======== Source
# veg for rabbit



## Kat28 (Mar 19, 2008)

what veg are ok for rabbit he seems to enjoy carrots & broccolli and odd bit of apple. He has loads of different things from pet shop with dandilions and some with mint in also enjoys the rabbit brunch treats. He is out in run during day if weather is nice so has grass and dandilions then as well.He is around 9 weeks old.


----------



## Guest (May 5, 2008)

I give cauli leaves,cabbage,carrots,pears,apples,broccoli,spring greens.


----------



## crofty (May 2, 2008)

Have a look here

Rabbit Rehome - Choosing the Right Rabbit Food for Your Bunny

Everything should be given in moderation, be careful with carrots and apples as they have high sugar content.

Safe and unsafe food list:

Safe Food for Rabbits


----------



## Kat28 (Mar 19, 2008)

Thanks for replies just want to try and give him a variety rather than just carrot


----------



## Bugs Bunny (May 3, 2008)

*Crofty, which breed of rabbit is the small black rabbit you have a picture of above ?*


----------



## Kat28 (Mar 19, 2008)

crofty said:


> Have a look here
> 
> Rabbit Rehome - Choosing the Right Rabbit Food for Your Bunny
> 
> ...


Been on the rabbit rehome page never got past looking at rabbits needing homes there is a lovely white lop on there fell in love with her. God i wish i wasnt such a soft touch when it comes to animals we would have hundreds if i bought everyone i fell in love with


----------



## crofty (May 2, 2008)

Bugs Bunny said:


> *Crofty, which breed of rabbit is the small black rabbit you have a picture of above ?*


Im not too sure, he's a rescue, we think he's mini lop x english. He's called Joey


----------



## Rabbit (Apr 26, 2008)
================
======== Raw data
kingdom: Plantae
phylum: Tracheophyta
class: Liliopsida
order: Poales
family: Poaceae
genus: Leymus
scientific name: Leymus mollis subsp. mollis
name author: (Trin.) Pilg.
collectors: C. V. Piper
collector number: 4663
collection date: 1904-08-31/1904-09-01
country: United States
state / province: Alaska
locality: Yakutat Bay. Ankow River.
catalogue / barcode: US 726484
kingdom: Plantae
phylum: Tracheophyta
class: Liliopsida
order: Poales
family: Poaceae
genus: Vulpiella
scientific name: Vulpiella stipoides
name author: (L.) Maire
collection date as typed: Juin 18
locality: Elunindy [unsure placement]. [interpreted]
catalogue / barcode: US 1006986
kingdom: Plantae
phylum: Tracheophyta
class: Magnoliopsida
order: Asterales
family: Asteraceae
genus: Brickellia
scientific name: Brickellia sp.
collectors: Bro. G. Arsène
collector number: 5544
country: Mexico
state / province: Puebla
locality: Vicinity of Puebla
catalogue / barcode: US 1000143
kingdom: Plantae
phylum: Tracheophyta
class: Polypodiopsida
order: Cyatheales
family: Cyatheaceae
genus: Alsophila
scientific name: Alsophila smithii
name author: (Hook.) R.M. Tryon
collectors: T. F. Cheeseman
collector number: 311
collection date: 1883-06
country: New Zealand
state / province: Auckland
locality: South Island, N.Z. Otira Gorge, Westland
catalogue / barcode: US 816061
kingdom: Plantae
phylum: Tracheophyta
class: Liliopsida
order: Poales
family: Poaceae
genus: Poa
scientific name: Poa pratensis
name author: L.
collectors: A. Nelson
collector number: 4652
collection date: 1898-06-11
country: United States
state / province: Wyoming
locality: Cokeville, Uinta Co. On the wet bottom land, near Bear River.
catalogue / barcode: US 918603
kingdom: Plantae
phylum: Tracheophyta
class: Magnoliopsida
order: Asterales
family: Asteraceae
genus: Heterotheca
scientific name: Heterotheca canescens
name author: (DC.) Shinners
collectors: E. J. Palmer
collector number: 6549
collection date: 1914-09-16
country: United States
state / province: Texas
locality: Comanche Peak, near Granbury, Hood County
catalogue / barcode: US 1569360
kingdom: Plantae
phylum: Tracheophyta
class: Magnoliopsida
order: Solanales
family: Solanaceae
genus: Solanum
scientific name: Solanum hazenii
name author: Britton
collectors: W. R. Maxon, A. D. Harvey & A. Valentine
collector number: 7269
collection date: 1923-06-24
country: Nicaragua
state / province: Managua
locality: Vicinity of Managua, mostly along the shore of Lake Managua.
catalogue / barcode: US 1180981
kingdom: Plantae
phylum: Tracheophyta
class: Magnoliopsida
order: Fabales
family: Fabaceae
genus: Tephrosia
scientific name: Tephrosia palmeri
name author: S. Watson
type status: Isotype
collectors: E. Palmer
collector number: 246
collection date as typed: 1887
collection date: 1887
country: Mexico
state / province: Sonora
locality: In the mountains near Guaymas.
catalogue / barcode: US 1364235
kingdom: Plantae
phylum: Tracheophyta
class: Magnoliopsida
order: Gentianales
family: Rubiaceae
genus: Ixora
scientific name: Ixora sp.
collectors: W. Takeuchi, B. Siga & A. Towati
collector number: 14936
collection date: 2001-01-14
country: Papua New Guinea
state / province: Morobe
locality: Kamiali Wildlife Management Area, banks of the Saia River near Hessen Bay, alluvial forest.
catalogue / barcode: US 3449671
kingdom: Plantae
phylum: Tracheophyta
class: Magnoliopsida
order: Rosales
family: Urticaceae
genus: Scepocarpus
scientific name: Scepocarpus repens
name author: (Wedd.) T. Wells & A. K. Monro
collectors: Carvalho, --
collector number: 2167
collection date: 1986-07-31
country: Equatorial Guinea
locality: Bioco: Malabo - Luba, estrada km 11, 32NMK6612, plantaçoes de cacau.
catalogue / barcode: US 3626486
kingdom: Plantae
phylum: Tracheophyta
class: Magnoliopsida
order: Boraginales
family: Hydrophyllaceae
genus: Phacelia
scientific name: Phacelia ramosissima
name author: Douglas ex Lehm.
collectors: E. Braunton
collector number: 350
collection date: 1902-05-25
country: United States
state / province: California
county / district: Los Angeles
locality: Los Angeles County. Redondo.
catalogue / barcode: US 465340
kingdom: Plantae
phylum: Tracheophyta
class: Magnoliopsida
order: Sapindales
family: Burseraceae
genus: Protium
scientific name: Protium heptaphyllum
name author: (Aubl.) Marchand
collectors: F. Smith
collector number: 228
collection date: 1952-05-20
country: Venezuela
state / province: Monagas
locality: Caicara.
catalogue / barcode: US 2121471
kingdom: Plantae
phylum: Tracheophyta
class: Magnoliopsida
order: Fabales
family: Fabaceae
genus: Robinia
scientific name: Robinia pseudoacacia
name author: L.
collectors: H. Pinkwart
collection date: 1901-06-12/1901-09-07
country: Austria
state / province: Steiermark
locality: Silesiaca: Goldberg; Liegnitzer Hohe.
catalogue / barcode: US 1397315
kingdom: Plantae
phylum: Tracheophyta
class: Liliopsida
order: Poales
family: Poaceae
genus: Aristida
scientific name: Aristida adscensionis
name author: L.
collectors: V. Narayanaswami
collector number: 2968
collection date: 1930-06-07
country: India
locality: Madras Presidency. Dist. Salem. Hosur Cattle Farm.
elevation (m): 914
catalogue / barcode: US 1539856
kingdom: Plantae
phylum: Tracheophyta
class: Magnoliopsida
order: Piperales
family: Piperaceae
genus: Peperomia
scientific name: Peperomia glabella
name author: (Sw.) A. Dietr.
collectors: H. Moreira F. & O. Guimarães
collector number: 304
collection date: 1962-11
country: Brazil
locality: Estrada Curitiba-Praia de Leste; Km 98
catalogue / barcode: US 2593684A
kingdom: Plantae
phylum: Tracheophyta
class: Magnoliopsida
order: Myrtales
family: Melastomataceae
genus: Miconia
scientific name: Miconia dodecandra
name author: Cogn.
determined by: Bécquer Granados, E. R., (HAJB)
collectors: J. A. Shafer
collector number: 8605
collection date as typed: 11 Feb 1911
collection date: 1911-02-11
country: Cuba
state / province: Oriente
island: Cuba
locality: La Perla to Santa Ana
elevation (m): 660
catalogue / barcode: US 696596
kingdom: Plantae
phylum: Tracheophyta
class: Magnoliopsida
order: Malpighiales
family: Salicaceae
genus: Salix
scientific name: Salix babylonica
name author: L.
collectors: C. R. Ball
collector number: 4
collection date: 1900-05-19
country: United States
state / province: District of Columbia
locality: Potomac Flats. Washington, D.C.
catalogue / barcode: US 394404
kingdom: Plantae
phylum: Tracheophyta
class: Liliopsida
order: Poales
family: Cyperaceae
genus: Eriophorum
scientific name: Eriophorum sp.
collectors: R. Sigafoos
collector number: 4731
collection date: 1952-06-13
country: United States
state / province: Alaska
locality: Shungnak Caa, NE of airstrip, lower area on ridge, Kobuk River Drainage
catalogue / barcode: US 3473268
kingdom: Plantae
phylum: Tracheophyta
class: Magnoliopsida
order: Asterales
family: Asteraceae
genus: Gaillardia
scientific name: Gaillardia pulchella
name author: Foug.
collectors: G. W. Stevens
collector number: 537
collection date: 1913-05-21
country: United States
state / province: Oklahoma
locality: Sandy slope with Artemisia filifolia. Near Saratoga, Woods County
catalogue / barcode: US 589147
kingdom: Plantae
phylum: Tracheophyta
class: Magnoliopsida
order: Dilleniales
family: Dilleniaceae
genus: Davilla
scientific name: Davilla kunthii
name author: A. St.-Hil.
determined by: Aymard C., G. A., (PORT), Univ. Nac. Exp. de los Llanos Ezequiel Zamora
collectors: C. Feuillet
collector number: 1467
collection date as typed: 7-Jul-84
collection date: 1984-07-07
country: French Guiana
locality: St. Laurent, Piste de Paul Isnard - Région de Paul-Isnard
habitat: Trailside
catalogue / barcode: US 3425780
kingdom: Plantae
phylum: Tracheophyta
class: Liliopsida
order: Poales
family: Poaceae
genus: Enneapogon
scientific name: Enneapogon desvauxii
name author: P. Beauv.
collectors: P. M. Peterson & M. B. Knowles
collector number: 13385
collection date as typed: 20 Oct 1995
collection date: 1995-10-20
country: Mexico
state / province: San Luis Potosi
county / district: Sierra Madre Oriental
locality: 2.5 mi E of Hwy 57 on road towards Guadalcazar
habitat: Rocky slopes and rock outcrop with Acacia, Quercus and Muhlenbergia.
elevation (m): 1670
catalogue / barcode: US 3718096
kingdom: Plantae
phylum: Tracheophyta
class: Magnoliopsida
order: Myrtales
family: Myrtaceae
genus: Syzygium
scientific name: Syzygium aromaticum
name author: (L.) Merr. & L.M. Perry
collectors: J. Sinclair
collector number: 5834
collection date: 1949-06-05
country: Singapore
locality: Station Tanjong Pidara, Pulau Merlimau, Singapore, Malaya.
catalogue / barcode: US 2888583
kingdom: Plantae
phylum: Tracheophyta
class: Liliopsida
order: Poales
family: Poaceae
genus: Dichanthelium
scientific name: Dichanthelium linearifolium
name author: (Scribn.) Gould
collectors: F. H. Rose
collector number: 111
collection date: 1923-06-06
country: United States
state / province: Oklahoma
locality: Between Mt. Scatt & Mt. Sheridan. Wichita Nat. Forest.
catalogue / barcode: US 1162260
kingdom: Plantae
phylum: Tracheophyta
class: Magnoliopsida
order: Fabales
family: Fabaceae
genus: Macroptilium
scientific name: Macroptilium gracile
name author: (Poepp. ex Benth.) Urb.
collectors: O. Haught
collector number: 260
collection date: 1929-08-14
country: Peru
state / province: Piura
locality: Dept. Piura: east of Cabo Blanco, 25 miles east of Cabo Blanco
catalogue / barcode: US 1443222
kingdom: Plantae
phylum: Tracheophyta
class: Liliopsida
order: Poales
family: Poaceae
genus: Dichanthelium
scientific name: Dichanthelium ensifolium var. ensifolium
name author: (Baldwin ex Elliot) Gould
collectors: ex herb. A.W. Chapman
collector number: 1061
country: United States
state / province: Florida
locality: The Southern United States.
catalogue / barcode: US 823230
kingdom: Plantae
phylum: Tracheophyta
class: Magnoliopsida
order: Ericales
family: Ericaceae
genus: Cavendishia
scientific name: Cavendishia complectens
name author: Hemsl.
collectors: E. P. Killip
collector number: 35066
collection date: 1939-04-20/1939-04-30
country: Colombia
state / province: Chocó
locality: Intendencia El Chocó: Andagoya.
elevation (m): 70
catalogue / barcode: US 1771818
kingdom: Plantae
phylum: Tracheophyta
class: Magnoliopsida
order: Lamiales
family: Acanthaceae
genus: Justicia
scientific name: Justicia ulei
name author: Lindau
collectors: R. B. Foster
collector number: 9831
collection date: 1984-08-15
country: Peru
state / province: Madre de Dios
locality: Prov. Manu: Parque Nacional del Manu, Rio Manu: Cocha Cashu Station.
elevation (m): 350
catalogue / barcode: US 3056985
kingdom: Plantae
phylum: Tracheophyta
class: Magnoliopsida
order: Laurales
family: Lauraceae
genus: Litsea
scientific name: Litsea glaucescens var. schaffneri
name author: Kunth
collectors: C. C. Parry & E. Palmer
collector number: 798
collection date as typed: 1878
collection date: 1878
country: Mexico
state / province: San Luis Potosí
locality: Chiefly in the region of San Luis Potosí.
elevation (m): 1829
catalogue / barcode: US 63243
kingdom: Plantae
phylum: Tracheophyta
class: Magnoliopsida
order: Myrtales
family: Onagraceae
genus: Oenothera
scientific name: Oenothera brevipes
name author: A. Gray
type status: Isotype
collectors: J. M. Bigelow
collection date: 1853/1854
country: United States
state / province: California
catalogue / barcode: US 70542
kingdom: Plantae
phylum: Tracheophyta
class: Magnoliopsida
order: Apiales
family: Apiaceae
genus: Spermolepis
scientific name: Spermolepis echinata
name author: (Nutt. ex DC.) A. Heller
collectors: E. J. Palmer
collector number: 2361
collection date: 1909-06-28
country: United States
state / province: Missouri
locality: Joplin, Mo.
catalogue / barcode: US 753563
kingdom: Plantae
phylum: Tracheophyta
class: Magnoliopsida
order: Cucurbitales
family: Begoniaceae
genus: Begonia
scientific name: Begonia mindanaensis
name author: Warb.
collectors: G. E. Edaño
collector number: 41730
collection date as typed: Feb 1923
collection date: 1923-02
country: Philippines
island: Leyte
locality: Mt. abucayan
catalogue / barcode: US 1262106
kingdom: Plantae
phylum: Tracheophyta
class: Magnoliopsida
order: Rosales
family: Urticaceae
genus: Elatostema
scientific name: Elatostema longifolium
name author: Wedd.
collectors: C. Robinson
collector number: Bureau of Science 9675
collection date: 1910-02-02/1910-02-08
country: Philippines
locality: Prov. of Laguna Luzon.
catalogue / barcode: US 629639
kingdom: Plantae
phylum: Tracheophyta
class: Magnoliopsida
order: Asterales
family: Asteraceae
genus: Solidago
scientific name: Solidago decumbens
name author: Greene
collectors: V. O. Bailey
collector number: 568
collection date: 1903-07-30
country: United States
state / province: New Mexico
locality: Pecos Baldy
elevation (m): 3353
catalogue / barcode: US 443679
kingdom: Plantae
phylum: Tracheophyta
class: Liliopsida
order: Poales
================
> **What is asked**:
1 - In the thread on vegetables for a rabbit, why does crofty advise care with carrots and apples?
2 - Carry the thread on vegetables for a rabbit forward from where it stops.
The rows are separate material, apart from the thread on vegetables for a rabbit.

> **Responses per task**:
1 - They have a high sugar content.

2 -
You probably know this already but introduce new veg very slowly. About the size of a stamp at first, and only one thing at a time so if your rabbit has a bad reaction you know what not to give next time.


----------



## Kay73 (Mar 26, 2008)

theres a really good book caled "the really useful bunny guide"
full of lots of practical advice for a pet owner! i'd thouroughly reccomend it!


----------



## dacia (Oct 17, 2008)

Vegetables can be an important part of a rabbit's balanced diet. For rabbits who drink little water, fresh vegetables can help to provide much needed hydration. It is important to realize, however, that some rabbits tolerate vegetables well, while others may suffer from gas or runny stools if they consume too many or the wrong kind of vegetables. Try to offer rabbits who tolerate vegetables well an assortment of vegetables daily. A typical daily serving of vegetables would be approximately 2 cups per 6 lbs ofbody weight.New veggies should be introduced slowly, even when your rabbit is used to eating fresh food. Start by giving your rabbit a small quantity of a new veggie, then check for soft stools, diarrhea or gas. A rabbit with gas may shift around excessively.
-------------------------------------

Dacia


----------



## Guest (Oct 20, 2008)

i give mine nettles that have been dried in the sun they love them.allso i sometimes give them shepards purse it is good for upset stomachs


----------



## colliemerles (Nov 2, 2007)

borderer said:


> i give mine nettles that have been dried in the sun they love them.allso i sometimes give them shepards purse it is good for upset stomachs


dried nettles,never tried that one,


----------



## Guest (Oct 20, 2008)

colliemerles said:


> dried nettles,never tried that one,


dry them till they go brown they sometimes smell a little bit the bunnys love them full of goodness


----------



## cassie01 (Jul 11, 2008)

i give mine the usual vieggies and leaves and also a lot of herbs, they love corriander and parsley, one of them loves basil too. mango and papaya go down well sometimes.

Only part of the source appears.